-------- Selected excerpt --------
Monday 29 June 2009

The point of clever methods

The phrase "clever methods" is my label for statistical methods and/or algorithms that go beyond basic and/or standard approaches (which I think of as "vanilla methods"). Those of us whose research involves methodological work aim to write papers that detail new clever methods. Clever methods aim to go beyond the capabilities of the relevant vanilla methods in some meaningful way, as well as hopefully doing so without becoming intractably complicated or slow to run. In the same way that software engineers might be trying to craft better software for a given task, in researching clever methods we're trying to find better mathematical/statistical/algorithmic ways of doing something.

(By way of full disclosure, I should mention that I'm a fan of clever methods in that I really enjoy working on them and finding cunning and sneaky ways to make a method work better. This is great for motivation, but comes with the health warning to be careful to not make something more complicated just for the sake of it :-) )
-------- Material supplied --------
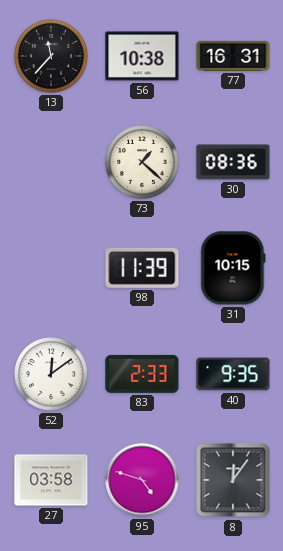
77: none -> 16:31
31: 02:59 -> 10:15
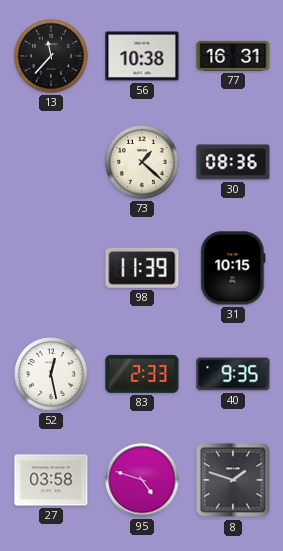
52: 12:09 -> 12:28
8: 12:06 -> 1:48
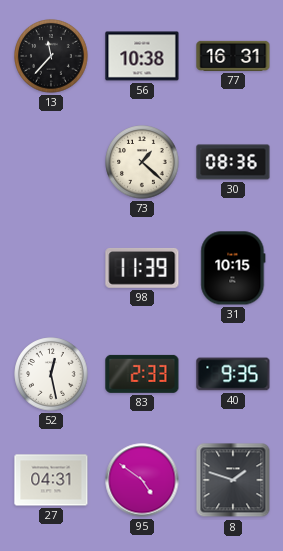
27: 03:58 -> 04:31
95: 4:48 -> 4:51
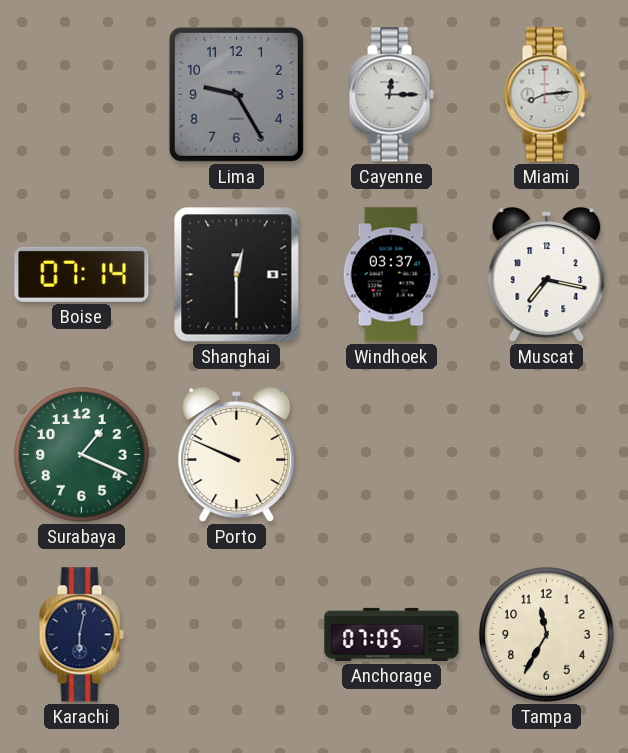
--------
-------- Material supplied --------
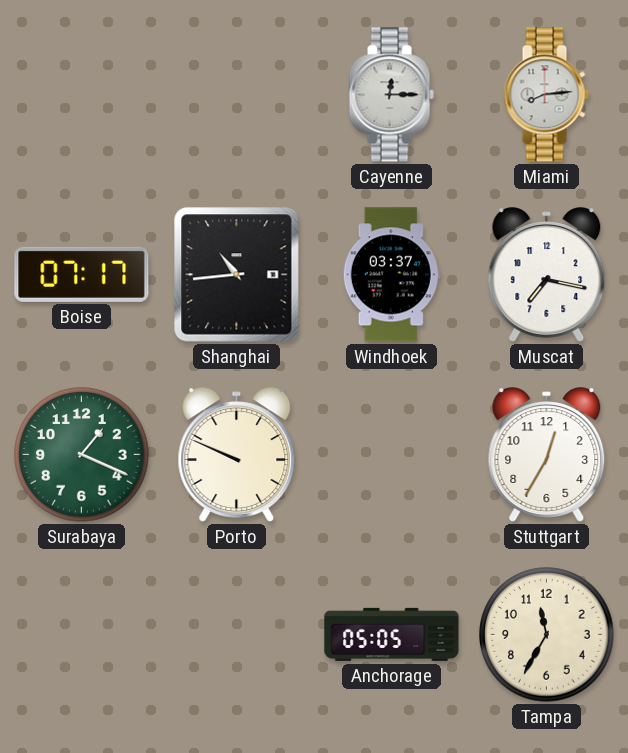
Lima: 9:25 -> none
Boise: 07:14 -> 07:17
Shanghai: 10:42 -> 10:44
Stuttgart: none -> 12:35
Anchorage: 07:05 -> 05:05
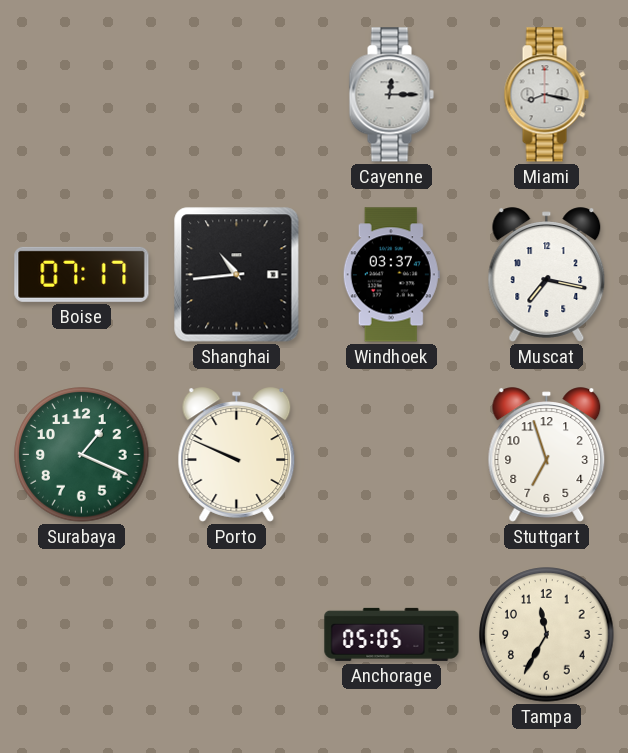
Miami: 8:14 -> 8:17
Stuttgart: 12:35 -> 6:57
--------
-------- Material supplied --------
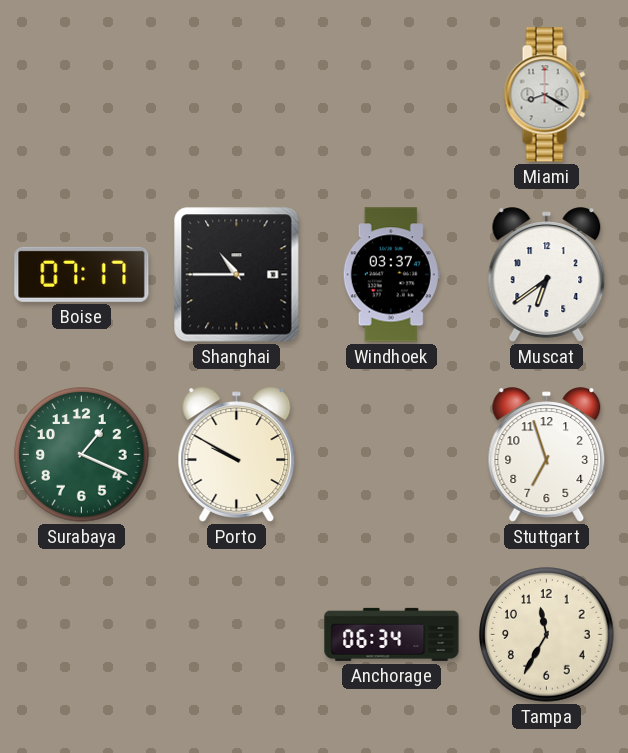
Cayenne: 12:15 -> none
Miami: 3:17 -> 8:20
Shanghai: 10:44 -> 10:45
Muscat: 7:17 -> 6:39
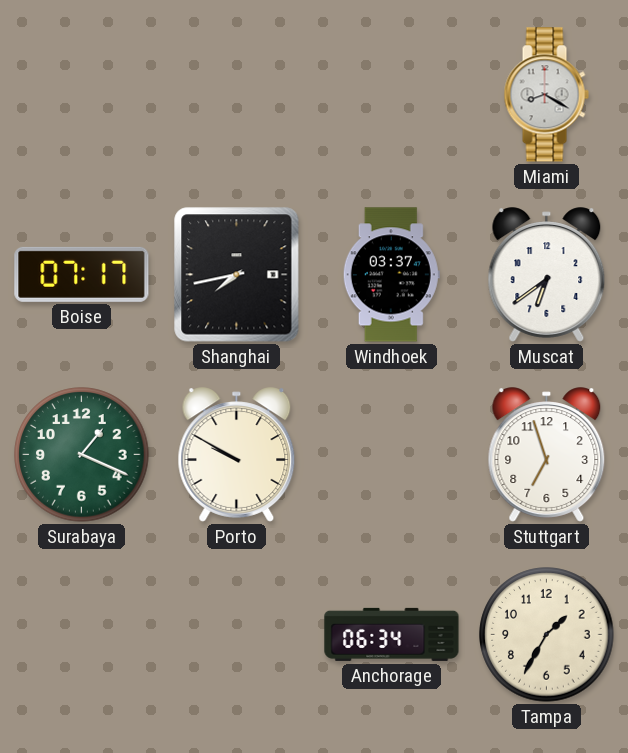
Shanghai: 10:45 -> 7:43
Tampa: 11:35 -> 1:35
--------
Exercise instructions:
- 1) Count the lines of the records that contain the string "Shanghai", and give only that number.
- 2) Extend the post on clever methods, picking up right after its final sentence.
The post on clever methods and the records were drawn from separate sources.

Answers:
- 1) 3

- 2)
Performance vs. complexity
Clever methods tend to be more complex than the equivalent simple methods. So, our goal in researching clever methods is often an attempt to trade off complexity for performance. The trick then becomes to minimise the increase in complexity, while maximising the improvement in performance. This is the benefit that most vanilla method possess; they provide reasonable performance in a very uncomplicated way.

In many case where reasonable performance is all we need, this is a very good solution. For example, if you're trying to detect local stars in an astronomical image, the signal-to-noise ratio of your image might be very high. In which case, even a basic method should be able to detect them all with little problem, meaning that such a choice will do everything you require and do so in a simple and easy-to-understand way (which is often a hidden benefit of vanilla methods).

When creating clever methods, it's very easy to ignore the complexity aspect and simply go all-out for performance (there are many, many papers for which this is true). While this can be okay if performance is so vital (relative to handling the complexity), usually this leads to methods that are so narrow in their application that they're not very useful.

Happily, there are also many cases where a little extra complexity gives you a significantly better method with which to work. And there can be other benefits; for example, if you generalise a vanilla method, the resulting clever method will probably be more complex but it may also be more reliable or allow the automation of some parts of its use. Consider a clustering method that has a well-defined, automated way for choosing the number of clusters into which to partition the data; the user no longer has to worry about doing this, thus saving them time. They probably don't care that the underlying maths is more complicated.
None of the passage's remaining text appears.